DATASET CONTENT Block Start

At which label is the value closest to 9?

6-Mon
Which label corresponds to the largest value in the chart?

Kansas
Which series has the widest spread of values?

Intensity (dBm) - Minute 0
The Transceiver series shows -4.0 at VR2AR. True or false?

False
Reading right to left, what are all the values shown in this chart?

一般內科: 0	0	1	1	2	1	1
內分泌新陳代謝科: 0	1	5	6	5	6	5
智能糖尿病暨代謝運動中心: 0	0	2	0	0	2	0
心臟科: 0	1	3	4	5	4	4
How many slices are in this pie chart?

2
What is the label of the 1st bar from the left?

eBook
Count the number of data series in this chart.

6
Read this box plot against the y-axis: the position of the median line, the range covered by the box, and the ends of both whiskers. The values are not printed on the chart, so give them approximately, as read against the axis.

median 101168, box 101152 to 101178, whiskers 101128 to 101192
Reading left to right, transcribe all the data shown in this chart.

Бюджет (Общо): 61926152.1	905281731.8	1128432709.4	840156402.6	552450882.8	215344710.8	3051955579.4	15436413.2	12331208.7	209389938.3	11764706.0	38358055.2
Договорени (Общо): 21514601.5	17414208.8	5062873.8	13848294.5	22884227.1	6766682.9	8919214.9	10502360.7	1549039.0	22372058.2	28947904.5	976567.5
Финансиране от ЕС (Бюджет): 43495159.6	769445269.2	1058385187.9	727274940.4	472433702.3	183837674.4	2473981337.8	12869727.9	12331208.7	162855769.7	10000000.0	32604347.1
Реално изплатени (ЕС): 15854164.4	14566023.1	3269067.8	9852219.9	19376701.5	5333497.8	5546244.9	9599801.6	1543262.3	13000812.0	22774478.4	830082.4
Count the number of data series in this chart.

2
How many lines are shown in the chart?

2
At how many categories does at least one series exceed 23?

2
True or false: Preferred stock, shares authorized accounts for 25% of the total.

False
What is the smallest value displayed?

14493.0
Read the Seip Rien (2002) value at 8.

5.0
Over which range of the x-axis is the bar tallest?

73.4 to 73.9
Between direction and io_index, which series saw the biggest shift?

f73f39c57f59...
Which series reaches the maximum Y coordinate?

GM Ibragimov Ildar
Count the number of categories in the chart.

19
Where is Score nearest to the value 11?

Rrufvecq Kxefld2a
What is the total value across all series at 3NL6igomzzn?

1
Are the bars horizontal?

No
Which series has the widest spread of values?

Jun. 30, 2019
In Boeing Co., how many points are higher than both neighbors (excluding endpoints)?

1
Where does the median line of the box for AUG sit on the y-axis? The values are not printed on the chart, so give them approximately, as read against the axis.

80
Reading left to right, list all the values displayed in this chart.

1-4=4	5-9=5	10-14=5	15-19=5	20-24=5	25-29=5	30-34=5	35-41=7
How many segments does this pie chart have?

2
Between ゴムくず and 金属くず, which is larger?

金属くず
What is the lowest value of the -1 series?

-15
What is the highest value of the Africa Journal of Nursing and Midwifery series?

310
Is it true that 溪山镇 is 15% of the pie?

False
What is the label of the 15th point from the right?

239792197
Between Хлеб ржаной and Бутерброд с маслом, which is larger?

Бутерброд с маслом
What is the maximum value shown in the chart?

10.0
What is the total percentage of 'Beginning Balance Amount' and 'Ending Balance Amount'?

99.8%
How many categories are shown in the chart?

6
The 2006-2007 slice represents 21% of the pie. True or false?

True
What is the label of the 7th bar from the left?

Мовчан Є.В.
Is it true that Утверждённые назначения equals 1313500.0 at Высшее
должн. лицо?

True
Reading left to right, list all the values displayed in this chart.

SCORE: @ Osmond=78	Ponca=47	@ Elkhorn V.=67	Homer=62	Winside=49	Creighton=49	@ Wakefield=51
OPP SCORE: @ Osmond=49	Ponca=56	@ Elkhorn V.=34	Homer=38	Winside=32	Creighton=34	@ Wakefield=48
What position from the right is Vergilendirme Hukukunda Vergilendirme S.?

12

DATASET CONTENT Block End

How many lines of the material above contain the word "them"? Reply with the number alone.

2